Since Moonshot launched, we’ve continued to innovate using the AWS infrastructure stack. Moving our tools over to AWS lambda allows us to handle workloads that seemed almost unimaginable a couple of years ago. Our clients can assess the synthetic accessibility of more than 100,000 molecules in an hour. We continue to integrate further AWS tools, to ensure the utmost security and utility for our clients, who can integrate their own custom data. The infrastructure that powered a distributed global initiative of antiviral drug discovery scientists is now helping to drive biotech and pharma drug discovery projects more broadly.

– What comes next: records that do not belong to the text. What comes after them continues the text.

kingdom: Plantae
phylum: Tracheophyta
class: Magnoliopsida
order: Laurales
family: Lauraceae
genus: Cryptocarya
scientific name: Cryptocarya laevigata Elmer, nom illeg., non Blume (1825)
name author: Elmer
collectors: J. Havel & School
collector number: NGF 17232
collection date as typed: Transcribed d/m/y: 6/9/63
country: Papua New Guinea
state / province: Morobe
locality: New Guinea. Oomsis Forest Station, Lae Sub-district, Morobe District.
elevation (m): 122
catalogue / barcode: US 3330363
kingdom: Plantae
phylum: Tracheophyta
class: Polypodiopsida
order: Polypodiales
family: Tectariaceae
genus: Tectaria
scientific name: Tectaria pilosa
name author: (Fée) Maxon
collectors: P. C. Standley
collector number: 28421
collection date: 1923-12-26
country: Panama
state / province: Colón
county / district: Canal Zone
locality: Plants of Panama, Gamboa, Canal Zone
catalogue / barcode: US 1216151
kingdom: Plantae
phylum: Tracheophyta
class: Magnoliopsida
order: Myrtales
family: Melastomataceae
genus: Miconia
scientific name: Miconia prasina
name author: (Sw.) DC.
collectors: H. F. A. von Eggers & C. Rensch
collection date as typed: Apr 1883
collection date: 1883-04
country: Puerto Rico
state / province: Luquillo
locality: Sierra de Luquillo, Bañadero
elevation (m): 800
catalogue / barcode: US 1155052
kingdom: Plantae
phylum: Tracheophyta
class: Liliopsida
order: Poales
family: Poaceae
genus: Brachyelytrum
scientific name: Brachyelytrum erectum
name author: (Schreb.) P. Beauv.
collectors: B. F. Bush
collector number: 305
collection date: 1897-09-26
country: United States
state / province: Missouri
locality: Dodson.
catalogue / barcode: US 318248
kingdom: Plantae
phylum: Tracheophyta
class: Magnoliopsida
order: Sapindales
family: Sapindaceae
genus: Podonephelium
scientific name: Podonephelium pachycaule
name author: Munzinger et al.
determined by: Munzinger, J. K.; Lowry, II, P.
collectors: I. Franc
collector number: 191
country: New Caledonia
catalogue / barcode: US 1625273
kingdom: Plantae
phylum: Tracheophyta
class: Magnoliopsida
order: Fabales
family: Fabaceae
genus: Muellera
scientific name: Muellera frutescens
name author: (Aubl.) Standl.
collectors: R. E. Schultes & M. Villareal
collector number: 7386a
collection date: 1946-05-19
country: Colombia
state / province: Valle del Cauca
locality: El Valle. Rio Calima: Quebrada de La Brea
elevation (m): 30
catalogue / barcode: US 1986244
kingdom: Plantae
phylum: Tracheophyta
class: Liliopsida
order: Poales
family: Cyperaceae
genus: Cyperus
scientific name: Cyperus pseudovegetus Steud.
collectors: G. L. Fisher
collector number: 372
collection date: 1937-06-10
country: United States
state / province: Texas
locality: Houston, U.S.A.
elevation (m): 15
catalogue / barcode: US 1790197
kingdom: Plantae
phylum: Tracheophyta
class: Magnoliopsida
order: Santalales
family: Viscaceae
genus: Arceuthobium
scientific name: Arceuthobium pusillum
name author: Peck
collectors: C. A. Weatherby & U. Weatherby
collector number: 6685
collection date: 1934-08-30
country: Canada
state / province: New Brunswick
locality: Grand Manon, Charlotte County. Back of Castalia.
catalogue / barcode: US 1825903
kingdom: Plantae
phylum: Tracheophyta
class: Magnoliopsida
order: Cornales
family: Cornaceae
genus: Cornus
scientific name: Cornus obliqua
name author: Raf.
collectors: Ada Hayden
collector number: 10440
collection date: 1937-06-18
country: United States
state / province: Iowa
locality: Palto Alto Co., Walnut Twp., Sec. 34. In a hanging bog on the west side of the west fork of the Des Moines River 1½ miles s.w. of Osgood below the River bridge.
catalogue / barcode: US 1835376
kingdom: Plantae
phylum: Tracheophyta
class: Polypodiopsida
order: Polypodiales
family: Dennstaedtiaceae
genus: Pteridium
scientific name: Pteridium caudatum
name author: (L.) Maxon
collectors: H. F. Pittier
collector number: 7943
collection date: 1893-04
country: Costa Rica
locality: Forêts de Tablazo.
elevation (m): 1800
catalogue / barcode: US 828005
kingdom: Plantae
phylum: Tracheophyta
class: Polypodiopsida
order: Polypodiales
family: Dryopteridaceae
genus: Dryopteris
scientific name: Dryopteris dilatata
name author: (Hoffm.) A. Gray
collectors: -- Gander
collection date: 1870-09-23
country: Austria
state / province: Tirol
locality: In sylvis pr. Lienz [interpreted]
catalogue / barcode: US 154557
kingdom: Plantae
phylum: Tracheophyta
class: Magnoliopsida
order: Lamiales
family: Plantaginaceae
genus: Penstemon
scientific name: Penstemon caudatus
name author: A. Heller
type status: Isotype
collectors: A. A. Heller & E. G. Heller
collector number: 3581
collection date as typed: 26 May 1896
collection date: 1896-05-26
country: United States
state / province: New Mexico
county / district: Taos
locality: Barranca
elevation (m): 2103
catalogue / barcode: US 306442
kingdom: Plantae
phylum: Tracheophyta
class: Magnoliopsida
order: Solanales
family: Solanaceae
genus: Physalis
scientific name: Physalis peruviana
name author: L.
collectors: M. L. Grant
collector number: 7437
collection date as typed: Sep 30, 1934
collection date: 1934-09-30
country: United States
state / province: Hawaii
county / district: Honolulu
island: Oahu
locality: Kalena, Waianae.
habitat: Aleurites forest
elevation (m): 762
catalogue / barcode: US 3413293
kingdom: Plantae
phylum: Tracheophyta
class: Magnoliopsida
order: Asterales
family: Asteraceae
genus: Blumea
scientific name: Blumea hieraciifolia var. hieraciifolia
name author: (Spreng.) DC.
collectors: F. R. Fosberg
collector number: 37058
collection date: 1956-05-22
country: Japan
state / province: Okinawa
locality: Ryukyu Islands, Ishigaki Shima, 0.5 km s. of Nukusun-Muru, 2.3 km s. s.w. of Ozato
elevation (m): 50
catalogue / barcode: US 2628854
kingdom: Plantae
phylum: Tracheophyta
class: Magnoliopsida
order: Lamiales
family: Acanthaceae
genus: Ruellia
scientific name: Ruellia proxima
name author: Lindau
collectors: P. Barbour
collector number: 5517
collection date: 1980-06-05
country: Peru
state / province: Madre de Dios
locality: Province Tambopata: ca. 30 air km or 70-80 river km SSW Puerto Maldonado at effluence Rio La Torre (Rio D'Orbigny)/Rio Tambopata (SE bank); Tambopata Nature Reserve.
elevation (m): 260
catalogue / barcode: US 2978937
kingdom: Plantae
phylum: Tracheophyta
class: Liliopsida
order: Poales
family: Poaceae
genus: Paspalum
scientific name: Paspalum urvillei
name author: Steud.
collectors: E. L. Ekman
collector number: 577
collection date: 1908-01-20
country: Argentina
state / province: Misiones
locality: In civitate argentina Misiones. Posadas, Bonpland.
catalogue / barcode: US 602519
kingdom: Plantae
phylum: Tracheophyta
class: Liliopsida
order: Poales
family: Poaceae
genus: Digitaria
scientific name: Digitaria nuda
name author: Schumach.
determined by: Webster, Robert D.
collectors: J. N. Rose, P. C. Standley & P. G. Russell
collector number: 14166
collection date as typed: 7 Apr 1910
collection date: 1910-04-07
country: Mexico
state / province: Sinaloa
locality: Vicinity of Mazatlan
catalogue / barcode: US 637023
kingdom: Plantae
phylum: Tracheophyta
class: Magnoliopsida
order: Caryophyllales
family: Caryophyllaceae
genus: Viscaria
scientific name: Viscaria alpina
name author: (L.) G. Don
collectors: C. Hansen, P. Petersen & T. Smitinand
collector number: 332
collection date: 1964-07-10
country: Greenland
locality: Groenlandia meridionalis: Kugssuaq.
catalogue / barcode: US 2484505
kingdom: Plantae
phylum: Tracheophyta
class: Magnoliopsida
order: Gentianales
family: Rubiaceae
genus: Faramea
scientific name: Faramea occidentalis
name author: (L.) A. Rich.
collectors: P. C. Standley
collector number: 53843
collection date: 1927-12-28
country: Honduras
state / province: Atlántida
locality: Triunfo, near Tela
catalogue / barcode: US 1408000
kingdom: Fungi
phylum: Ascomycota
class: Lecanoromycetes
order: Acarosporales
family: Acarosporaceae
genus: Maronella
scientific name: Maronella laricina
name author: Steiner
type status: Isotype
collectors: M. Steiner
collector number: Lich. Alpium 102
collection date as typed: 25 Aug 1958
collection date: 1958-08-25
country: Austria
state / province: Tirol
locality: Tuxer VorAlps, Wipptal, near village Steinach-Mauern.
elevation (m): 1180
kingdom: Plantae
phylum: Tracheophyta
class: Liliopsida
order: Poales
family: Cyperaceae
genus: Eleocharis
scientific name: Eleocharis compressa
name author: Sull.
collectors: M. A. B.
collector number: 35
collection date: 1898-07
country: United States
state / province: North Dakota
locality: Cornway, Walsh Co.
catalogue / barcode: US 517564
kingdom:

Meanwhile, the need for antivirals seems more urgent than ever. Scientists warn that COVID is becoming endemic. That means, we’re going to have to live with it. And that won’t be easy, even with the development of lifesaving vaccines and monoclonal antibodies. Storage and delivery difficulties, access issues, and anti-vaccine sentiment continue to impede global vaccination efforts. All the while, the Delta variant and others keep raging through unvaccinated groups, even breaking through vaccination.

Recent results from trials indicate that antiviral pills could provide crucial treatment, while adding a needed tool for variants that evade vaccines and antibodies. COVID Moonshot is still hard at work in continuing this mission, as we advance these molecules further towards human trials. Meanwhile, we at PostEra, using the resources of AWS, continue to refine machine learning technologies, such that the drugs of the future can get to humans more quickly.

Matt Robinson is the Chief Technology Officer at PostEra. As both a software developer and drug discovery scientist, he works to bring the latest advances in machine learning and computing to the biotech industry. He previously did research in biomolecular simulation and machine-learning for drug discovery at Yale University and University of Cambridge, before co-founding PostEra with his graduate school advisor.